#### [SOURCE INFORMATION]

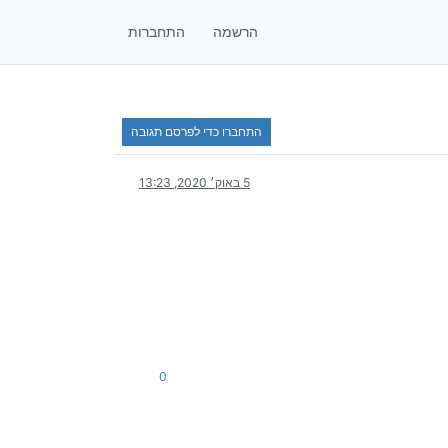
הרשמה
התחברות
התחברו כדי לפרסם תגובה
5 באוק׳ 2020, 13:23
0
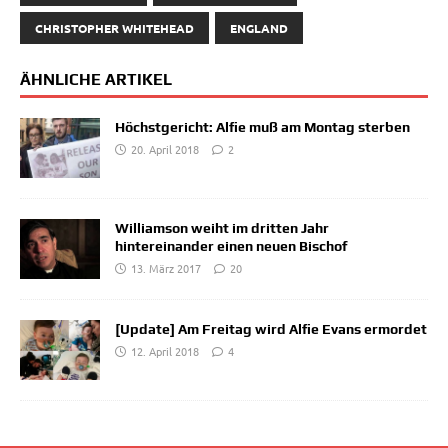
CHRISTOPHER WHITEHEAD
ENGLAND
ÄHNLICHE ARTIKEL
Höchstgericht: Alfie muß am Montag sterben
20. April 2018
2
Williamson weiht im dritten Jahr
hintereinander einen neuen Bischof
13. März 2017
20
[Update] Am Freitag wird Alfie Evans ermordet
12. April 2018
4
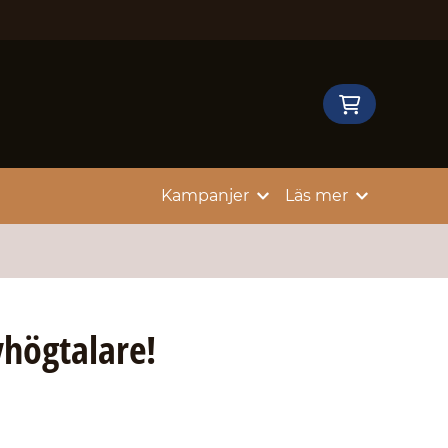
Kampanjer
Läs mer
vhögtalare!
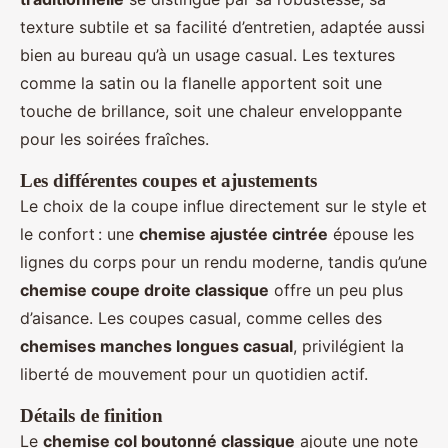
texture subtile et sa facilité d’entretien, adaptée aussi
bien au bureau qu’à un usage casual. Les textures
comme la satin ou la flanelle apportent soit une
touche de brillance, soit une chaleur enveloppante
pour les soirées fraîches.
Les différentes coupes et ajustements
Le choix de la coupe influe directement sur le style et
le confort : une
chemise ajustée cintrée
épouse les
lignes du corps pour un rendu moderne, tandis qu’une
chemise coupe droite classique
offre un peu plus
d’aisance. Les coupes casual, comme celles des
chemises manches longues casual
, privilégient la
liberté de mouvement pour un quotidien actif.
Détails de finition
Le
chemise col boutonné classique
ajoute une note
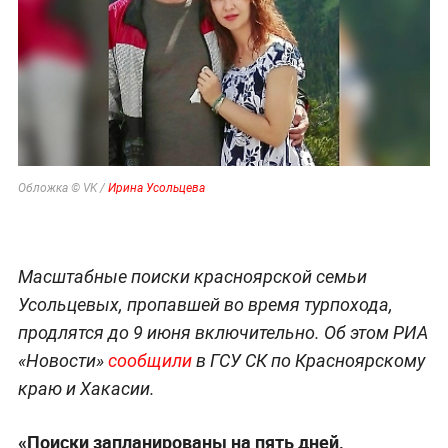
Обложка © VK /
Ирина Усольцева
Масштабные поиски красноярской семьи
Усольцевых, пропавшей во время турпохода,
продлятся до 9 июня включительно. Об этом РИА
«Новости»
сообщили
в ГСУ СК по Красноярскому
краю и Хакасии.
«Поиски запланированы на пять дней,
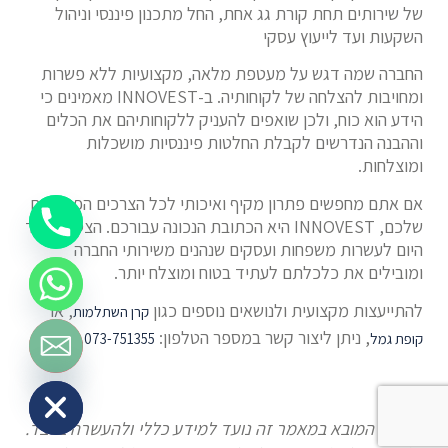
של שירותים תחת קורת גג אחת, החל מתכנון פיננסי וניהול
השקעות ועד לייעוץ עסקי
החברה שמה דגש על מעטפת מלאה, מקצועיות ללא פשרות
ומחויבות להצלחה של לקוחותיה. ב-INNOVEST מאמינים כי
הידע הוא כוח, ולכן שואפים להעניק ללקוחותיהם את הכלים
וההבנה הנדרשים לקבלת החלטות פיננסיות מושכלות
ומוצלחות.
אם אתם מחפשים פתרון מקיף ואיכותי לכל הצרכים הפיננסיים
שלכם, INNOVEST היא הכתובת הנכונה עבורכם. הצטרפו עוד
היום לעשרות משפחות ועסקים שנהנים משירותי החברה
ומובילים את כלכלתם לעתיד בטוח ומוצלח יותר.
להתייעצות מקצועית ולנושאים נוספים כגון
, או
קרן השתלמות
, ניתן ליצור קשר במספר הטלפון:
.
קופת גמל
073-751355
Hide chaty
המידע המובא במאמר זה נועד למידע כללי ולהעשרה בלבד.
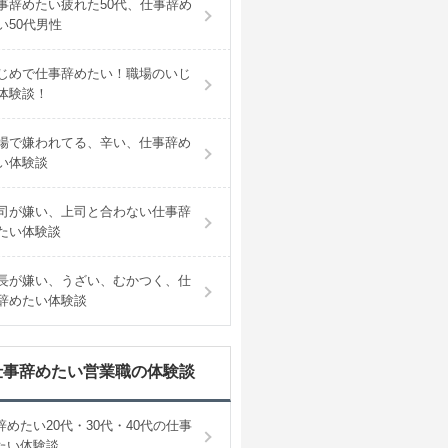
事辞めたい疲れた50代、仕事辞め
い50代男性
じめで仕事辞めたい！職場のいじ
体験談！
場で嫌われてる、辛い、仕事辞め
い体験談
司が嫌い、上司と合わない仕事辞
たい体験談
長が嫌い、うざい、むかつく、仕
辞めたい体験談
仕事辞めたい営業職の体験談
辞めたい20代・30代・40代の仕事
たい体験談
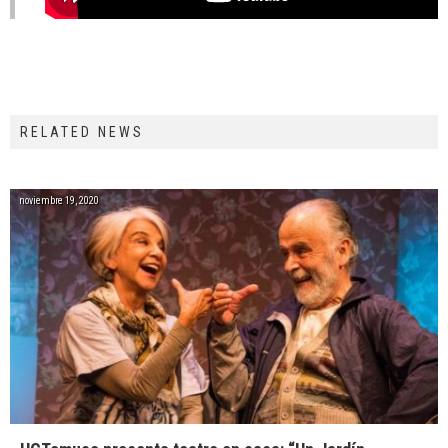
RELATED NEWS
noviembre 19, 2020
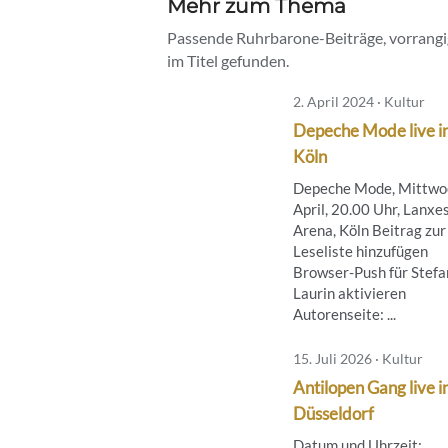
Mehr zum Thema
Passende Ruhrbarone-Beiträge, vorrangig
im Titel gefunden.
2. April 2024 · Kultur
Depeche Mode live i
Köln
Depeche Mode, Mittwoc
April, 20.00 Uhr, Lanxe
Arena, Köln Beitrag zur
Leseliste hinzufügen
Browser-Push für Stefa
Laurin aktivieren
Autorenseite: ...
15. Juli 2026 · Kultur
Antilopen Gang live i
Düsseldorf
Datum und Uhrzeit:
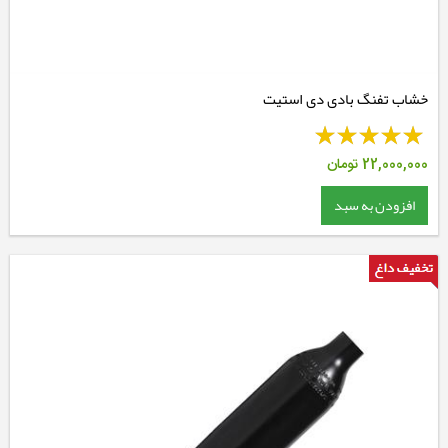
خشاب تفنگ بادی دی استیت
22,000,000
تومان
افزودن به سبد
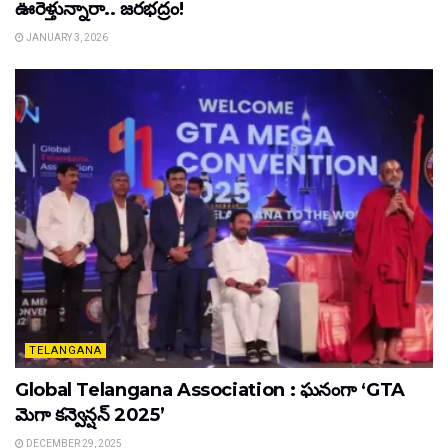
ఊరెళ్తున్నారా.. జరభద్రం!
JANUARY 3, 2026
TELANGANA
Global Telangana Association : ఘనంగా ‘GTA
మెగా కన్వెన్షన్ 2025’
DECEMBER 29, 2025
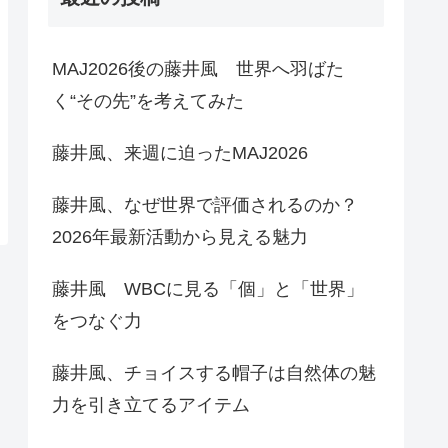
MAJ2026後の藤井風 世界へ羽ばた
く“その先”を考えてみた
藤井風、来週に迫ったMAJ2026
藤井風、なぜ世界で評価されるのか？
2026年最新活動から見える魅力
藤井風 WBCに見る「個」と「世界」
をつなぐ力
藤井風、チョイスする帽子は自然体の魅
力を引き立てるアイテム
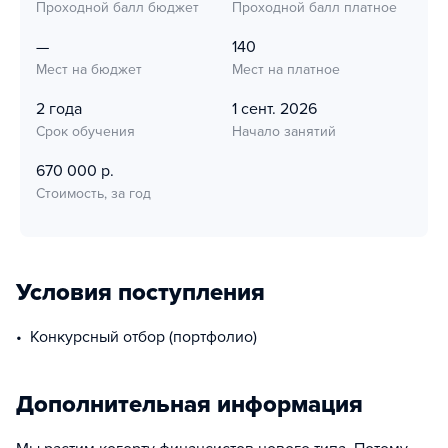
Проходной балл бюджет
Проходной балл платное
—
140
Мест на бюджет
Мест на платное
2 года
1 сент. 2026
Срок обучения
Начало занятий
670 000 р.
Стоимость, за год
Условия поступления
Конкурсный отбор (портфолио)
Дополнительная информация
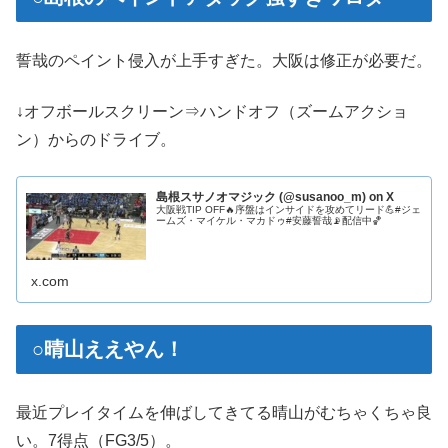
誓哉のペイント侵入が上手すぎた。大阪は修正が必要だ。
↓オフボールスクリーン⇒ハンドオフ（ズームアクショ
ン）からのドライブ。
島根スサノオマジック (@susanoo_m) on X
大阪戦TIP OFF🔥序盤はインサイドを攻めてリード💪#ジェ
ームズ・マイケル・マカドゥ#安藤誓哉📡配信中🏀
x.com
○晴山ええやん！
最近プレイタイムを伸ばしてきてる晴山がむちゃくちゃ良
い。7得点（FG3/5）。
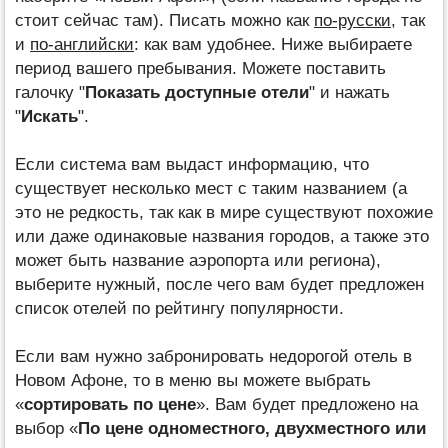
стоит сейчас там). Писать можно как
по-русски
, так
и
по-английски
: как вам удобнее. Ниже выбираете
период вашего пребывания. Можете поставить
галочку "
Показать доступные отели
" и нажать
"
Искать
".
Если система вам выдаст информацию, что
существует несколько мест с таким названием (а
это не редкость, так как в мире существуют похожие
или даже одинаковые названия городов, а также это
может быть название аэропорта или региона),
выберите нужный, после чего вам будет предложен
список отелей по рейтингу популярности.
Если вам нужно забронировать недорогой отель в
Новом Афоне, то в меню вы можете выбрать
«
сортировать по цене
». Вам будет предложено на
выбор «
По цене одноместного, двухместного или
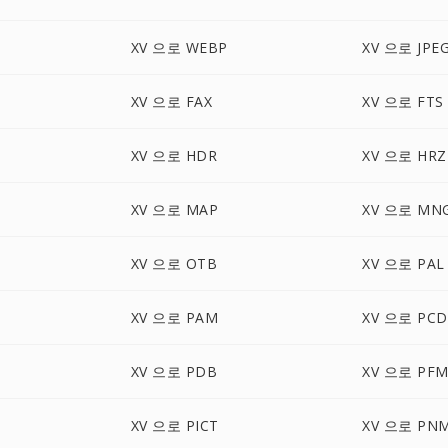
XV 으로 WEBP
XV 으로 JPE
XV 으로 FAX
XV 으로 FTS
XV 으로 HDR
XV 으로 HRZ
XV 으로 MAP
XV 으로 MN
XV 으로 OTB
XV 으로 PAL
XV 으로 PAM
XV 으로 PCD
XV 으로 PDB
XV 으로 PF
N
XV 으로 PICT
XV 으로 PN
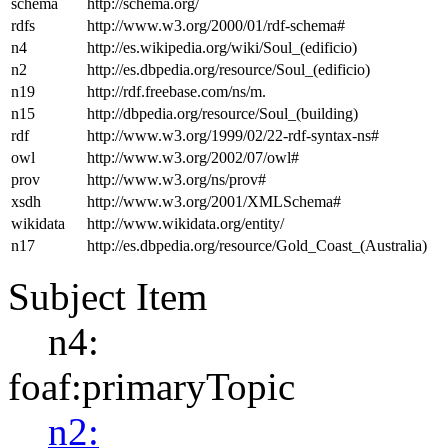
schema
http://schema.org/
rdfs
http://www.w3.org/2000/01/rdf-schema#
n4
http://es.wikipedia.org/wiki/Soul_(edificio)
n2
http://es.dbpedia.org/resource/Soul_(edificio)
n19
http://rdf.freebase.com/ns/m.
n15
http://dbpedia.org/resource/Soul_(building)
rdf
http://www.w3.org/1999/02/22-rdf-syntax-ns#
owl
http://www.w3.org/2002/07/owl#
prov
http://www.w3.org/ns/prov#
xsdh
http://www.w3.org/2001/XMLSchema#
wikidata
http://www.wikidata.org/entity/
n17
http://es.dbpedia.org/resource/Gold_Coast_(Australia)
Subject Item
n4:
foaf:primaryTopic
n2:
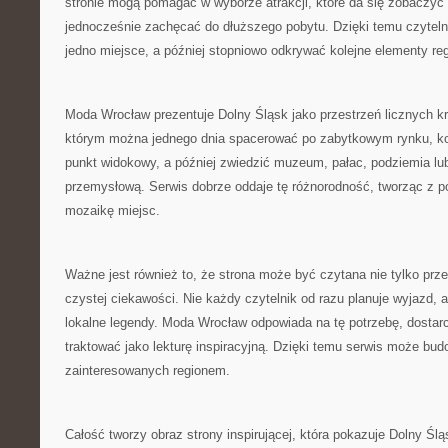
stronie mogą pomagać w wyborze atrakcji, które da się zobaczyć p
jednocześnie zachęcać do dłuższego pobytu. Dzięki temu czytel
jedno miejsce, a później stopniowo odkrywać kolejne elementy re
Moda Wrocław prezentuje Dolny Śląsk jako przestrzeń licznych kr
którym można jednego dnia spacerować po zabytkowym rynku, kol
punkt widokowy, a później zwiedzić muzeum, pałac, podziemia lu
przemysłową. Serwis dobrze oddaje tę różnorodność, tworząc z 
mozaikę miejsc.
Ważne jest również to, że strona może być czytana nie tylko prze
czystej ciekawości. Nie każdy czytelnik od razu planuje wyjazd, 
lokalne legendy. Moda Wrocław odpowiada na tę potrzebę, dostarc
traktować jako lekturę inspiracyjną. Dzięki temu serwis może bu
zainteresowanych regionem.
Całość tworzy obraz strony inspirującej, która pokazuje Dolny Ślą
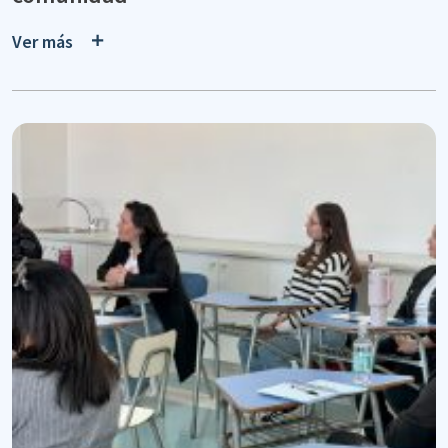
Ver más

#### [WHAT IS EXPECTED]
Copy the text of all the records above line for line, leaving the pictures out.

#### [YOUR RESPONSE]
הרשמה
התחברות
התחברו כדי לפרסם תגובה
5 באוק׳ 2020, 13:23
0
CHRISTOPHER WHITEHEAD
ENGLAND
ÄHNLICHE ARTIKEL
Höchstgericht: Alfie muß am Montag sterben
20. April 2018
2
Williamson weiht im dritten Jahr
hintereinander einen neuen Bischof
13. März 2017
20
[Update] Am Freitag wird Alfie Evans ermordet
12. April 2018
4
Kampanjer
Läs mer
vhögtalare!
texture subtile et sa facilité d’entretien, adaptée aussi
bien au bureau qu’à un usage casual. Les textures
comme la satin ou la flanelle apportent soit une
touche de brillance, soit une chaleur enveloppante
pour les soirées fraîches.
Les différentes coupes et ajustements
Le choix de la coupe influe directement sur le style et
le confort : une
chemise ajustée cintrée
épouse les
lignes du corps pour un rendu moderne, tandis qu’une
chemise coupe droite classique
offre un peu plus
d’aisance. Les coupes casual, comme celles des
chemises manches longues casual
, privilégient la
liberté de mouvement pour un quotidien actif.
Détails de finition
Le
chemise col boutonné classique
ajoute une note
Обложка © VK /
Ирина Усольцева
Масштабные поиски красноярской семьи
Усольцевых, пропавшей во время турпохода,
продлятся до 9 июня включительно. Об этом РИА
«Новости»
сообщили
в ГСУ СК по Красноярскому
краю и Хакасии.
«Поиски запланированы на пять дней,
של שירותים תחת קורת גג אחת, החל מתכנון פיננסי וניהול
השקעות ועד לייעוץ עסקי
החברה שמה דגש על מעטפת מלאה, מקצועיות ללא פשרות
ומחויבות להצלחה של לקוחותיה. ב-INNOVEST מאמינים כי
הידע הוא כוח, ולכן שואפים להעניק ללקוחותיהם את הכלים
וההבנה הנדרשים לקבלת החלטות פיננסיות מושכלות
ומוצלחות.
אם אתם מחפשים פתרון מקיף ואיכותי לכל הצרכים הפיננסיים
שלכם, INNOVEST היא הכתובת הנכונה עבורכם. הצטרפו עוד
היום לעשרות משפחות ועסקים שנהנים משירותי החברה
ומובילים את כלכלתם לעתיד בטוח ומוצלח יותר.
להתייעצות מקצועית ולנושאים נוספים כגון
, או
קרן השתלמות
, ניתן ליצור קשר במספר הטלפון:
.
קופת גמל
073-751355
Hide chaty
המידע המובא במאמר זה נועד למידע כללי ולהעשרה בלבד.
事辞めたい疲れた50代、仕事辞め
い50代男性
じめで仕事辞めたい！職場のいじ
体験談！
場で嫌われてる、辛い、仕事辞め
い体験談
司が嫌い、上司と合わない仕事辞
たい体験談
長が嫌い、うざい、むかつく、仕
辞めたい体験談
仕事辞めたい営業職の体験談
辞めたい20代・30代・40代の仕事
たい体験談
RELATED NEWS
noviembre 19, 2020
Mehr zum Thema
Passende Ruhrbarone-Beiträge, vorrangig
im Titel gefunden.
2. April 2024 · Kultur
Depeche Mode live i
Köln
Depeche Mode, Mittwoc
April, 20.00 Uhr, Lanxe
Arena, Köln Beitrag zur
Leseliste hinzufügen
Browser-Push für Stefa
Laurin aktivieren
Autorenseite: ...
15. Juli 2026 · Kultur
Antilopen Gang live i
Düsseldorf
Datum und Uhrzeit:
خشاب تفنگ بادی دی استیت
22,000,000
تومان
افزودن به سبد
ఊరెళ్తున్నారా.. జరభద్రం!
JANUARY 3, 2026
TELANGANA
Global Telangana Association : ఘనంగా ‘GTA
మెగా కన్వెన్షన్ 2025’
DECEMBER 29, 2025
MAJ2026後の藤井風 世界へ羽ばた
く“その先”を考えてみた
藤井風、来週に迫ったMAJ2026
藤井風、なぜ世界で評価されるのか？
2026年最新活動から見える魅力
藤井風 WBCに見る「個」と「世界」
をつなぐ力
藤井風、チョイスする帽子は自然体の魅
力を引き立てるアイテム
Проходной балл бюджет
Проходной балл платное
—
140
Мест на бюджет
Мест на платное
2 года
1 сент. 2026
Срок обучения
Начало занятий
670 000 р.
Стоимость, за год
Условия поступления
Конкурсный отбор (портфолио)
Дополнительная информация
誓哉のペイント侵入が上手すぎた。大阪は修正が必要だ。
↓オフボールスクリーン⇒ハンドオフ（ズームアクショ
ン）からのドライブ。
島根スサノオマジック (@susanoo_m) on X
大阪戦TIP OFF🔥序盤はインサイドを攻めてリード💪#ジェ
ームズ・マイケル・マカドゥ#安藤誓哉📡配信中🏀
x.com
○晴山ええやん！
最近プレイタイムを伸ばしてきてる晴山がむちゃくちゃ良
い。7得点（FG3/5）。
стоит сейчас там). Писать можно как
по-русски
, так
и
по-английски
: как вам удобнее. Ниже выбираете
период вашего пребывания. Можете поставить
галочку "
Показать доступные отели
" и нажать
"
Искать
".
Если система вам выдаст информацию, что
существует несколько мест с таким названием (а
это не редкость, так как в мире существуют похожие
или даже одинаковые названия городов, а также это
может быть название аэропорта или региона),
выберите нужный, после чего вам будет предложен
список отелей по рейтингу популярности.
Если вам нужно забронировать недорогой отель в
Новом Афоне, то в меню вы можете выбрать
«
сортировать по цене
». Вам будет предложено на
выбор «
По цене одноместного, двухместного или
XV 으로 WEBP
XV 으로 JPE
XV 으로 FAX
XV 으로 FTS
XV 으로 HDR
XV 으로 HRZ
XV 으로 MAP
XV 으로 MN
XV 으로 OTB
XV 으로 PAL
XV 으로 PAM
XV 으로 PCD
XV 으로 PDB
XV 으로 PF
N
XV 으로 PICT
XV 으로 PN
schema
http://schema.org/
rdfs
http://www.w3.org/2000/01/rdf-schema#
n4
http://es.wikipedia.org/wiki/Soul_(edificio)
n2
http://es.dbpedia.org/resource/Soul_(edificio)
n19
http://rdf.freebase.com/ns/m.
n15
http://dbpedia.org/resource/Soul_(building)
rdf
http://www.w3.org/1999/02/22-rdf-syntax-ns#
owl
http://www.w3.org/2002/07/owl#
prov
http://www.w3.org/ns/prov#
xsdh
http://www.w3.org/2001/XMLSchema#
wikidata
http://www.wikidata.org/entity/
n17
http://es.dbpedia.org/resource/Gold_Coast_(Australia)
Subject Item
n4:
foaf:primaryTopic
n2:
stronie mogą pomagać w wyborze atrakcji, które da się zobaczyć p
jednocześnie zachęcać do dłuższego pobytu. Dzięki temu czytel
jedno miejsce, a później stopniowo odkrywać kolejne elementy re
Moda Wrocław prezentuje Dolny Śląsk jako przestrzeń licznych kr
którym można jednego dnia spacerować po zabytkowym rynku, kol
punkt widokowy, a później zwiedzić muzeum, pałac, podziemia lu
przemysłową. Serwis dobrze oddaje tę różnorodność, tworząc z 
mozaikę miejsc.
Ważne jest również to, że strona może być czytana nie tylko prze
czystej ciekawości. Nie każdy czytelnik od razu planuje wyjazd, 
lokalne legendy. Moda Wrocław odpowiada na tę potrzebę, dostarc
traktować jako lekturę inspiracyjną. Dzięki temu serwis może bu
zainteresowanych regionem.
Całość tworzy obraz strony inspirującej, która pokazuje Dolny Ślą
Ver más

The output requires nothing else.